--- BEGIN ---
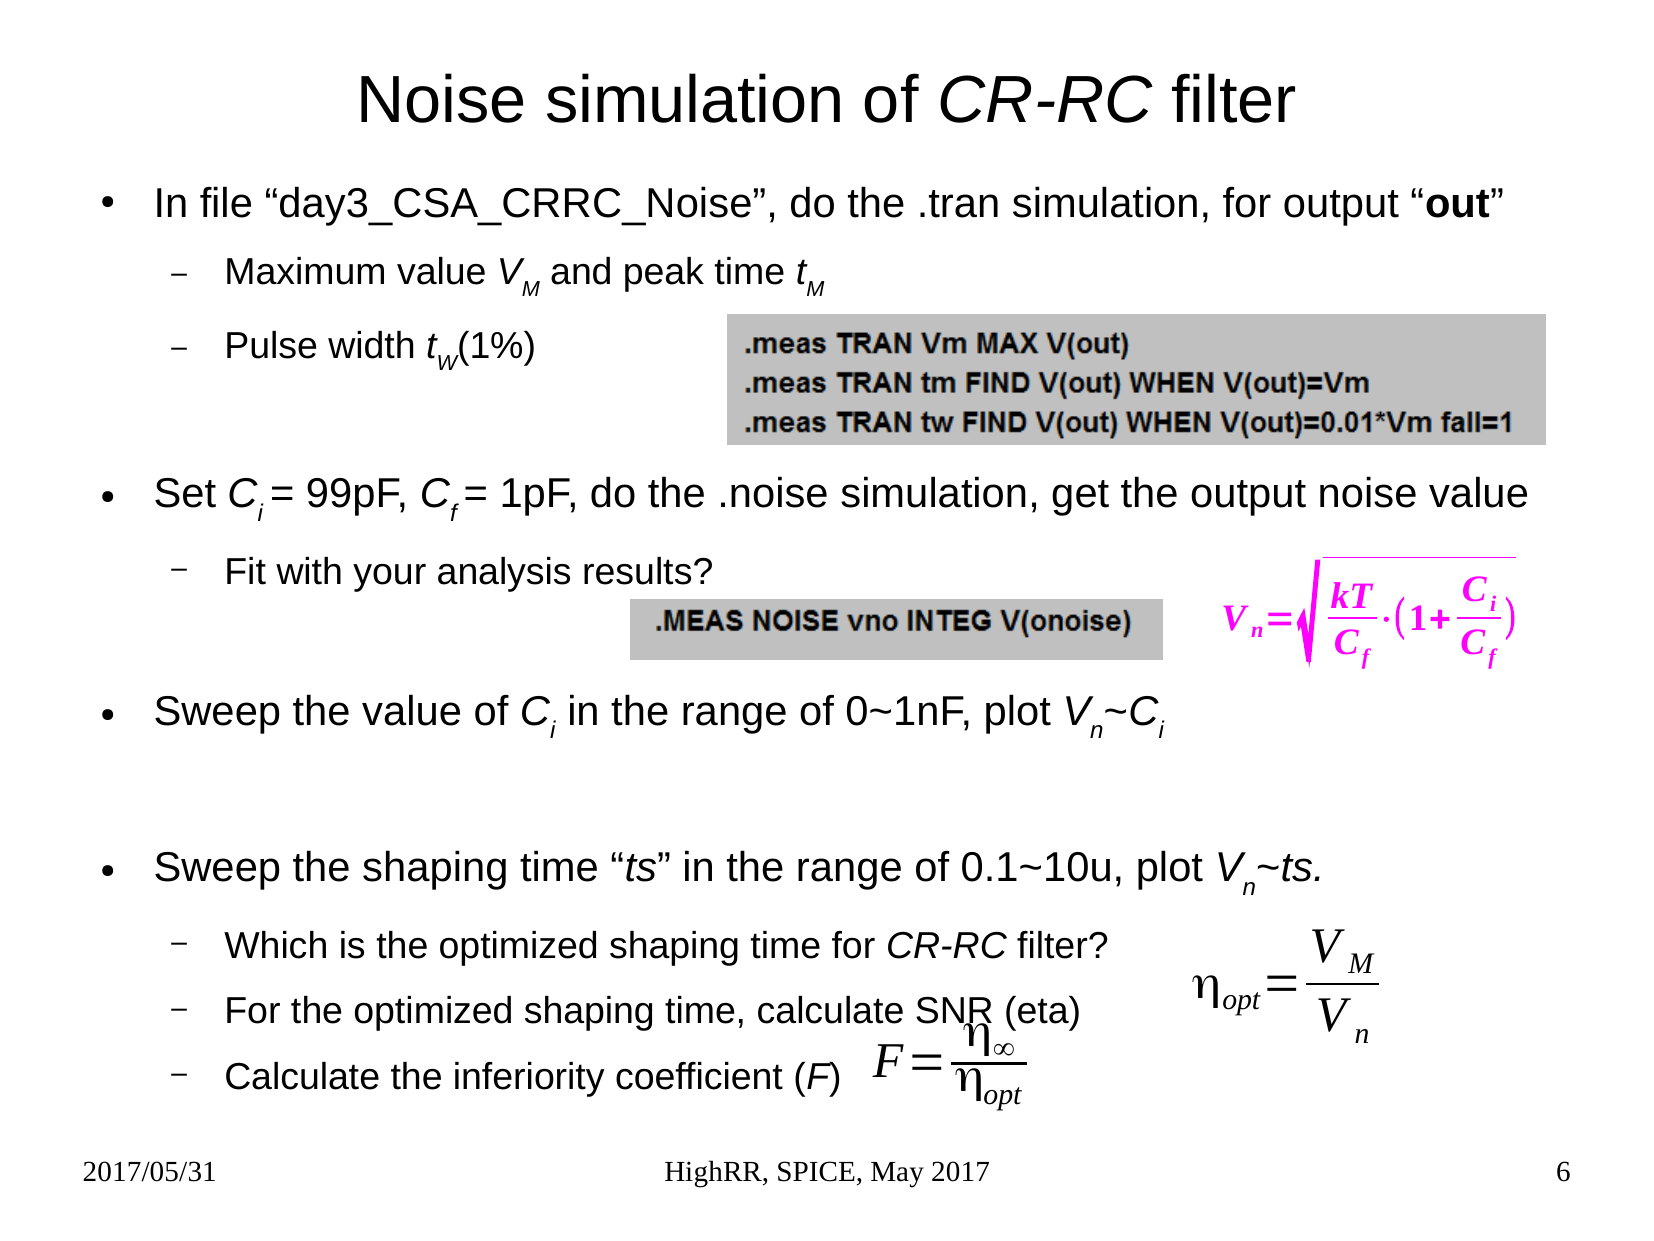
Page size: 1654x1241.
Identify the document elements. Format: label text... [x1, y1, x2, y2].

picture [630, 599, 1163, 660]
picture [727, 314, 1546, 445]
chart [863, 1021, 1036, 1111]
chart [1215, 555, 1524, 669]
list In file “day3_CSA_CRRC_Noise”, do the .tran simulation, for output “out” Maximum value VM and peak time tM Pulse width tW(1%) Set Ci = 99pF, Cf = 1pF, do the .noise simulation, get the output noise value Fit with your analysis results? Sweep the value of Ci in the range of 0~1nF, plot Vn~Ci Sweep the shaping time “ts” in the range of 0.1~10u, plot Vn~ts. Which is the optimized shaping time for CR-RC filter? For the optimized shaping time, calculate SNR (eta) Calculate the inferiority coefficient (F) [82, 180, 1571, 1141]
chart [1185, 917, 1388, 1051]
title Noise simulation of CR-RC filter [82, 49, 1571, 151]
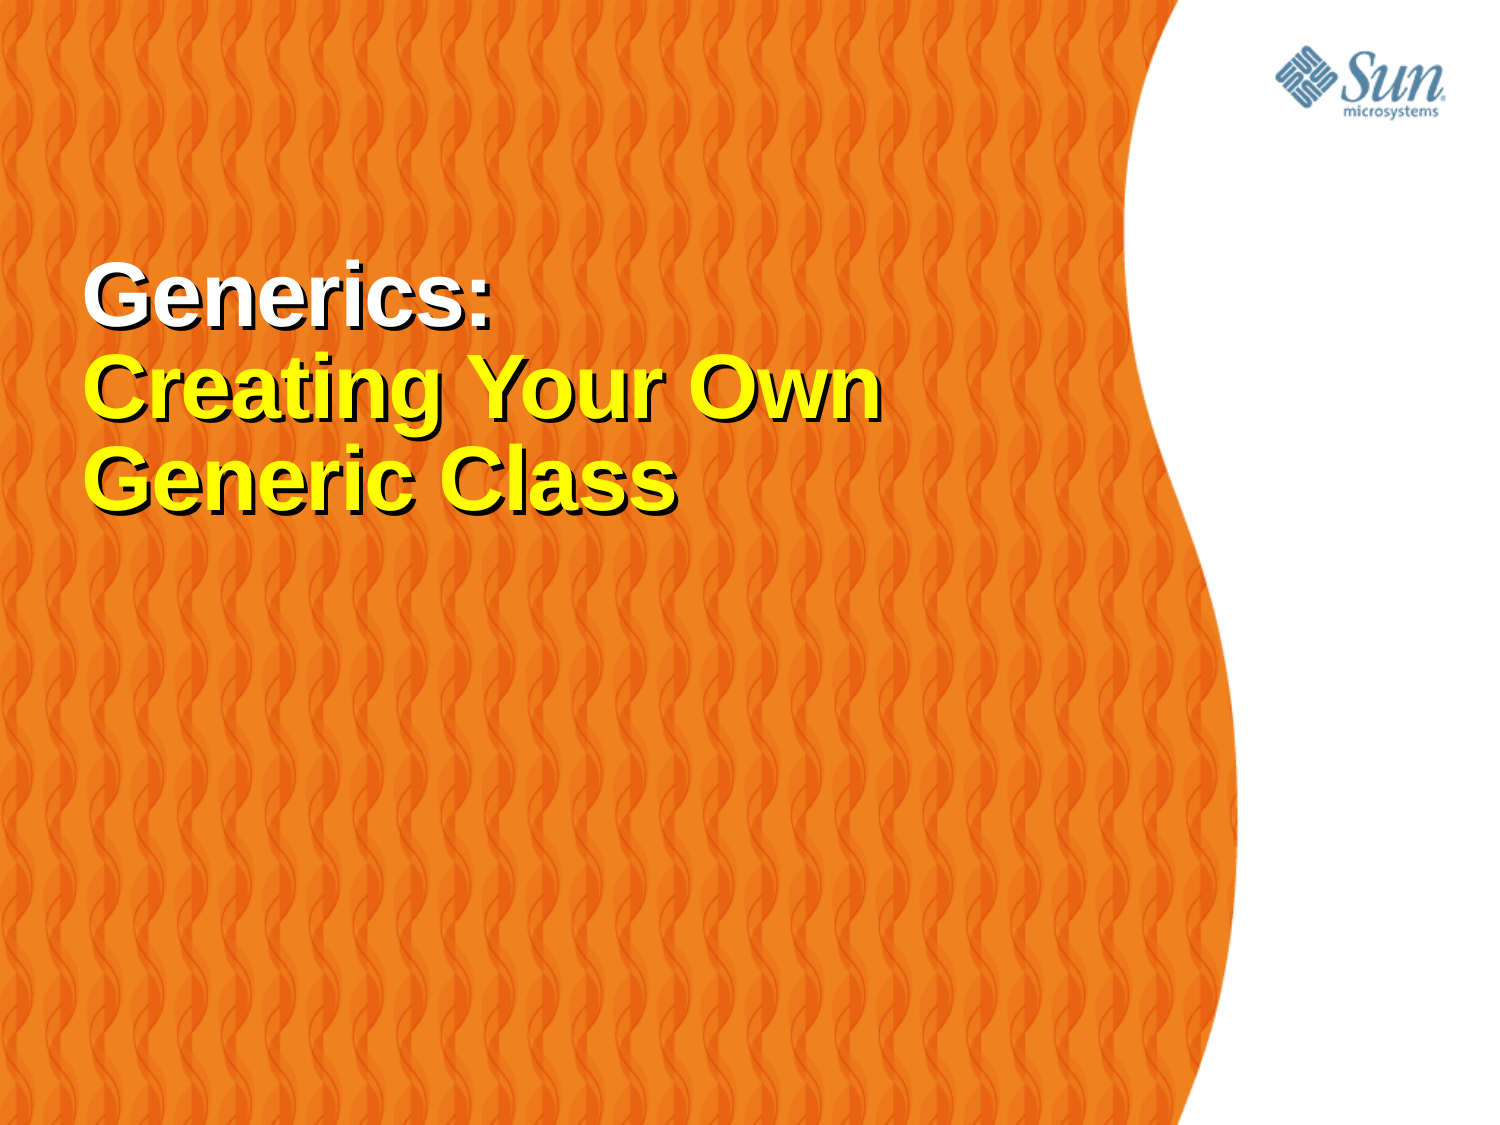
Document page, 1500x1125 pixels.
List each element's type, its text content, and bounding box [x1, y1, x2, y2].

picture [0, 0, 1500, 1125]
title Generics: Creating Your Own Generic Class [81, 149, 1283, 857]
--- END ---
Select each line of the material above that contains the string "text", matching case exactly.

Identify the document elements. Format: label text... [x1, y1, x2, y2].
List each element's type, its text content, and bounding box [x1, y1, x2, y2].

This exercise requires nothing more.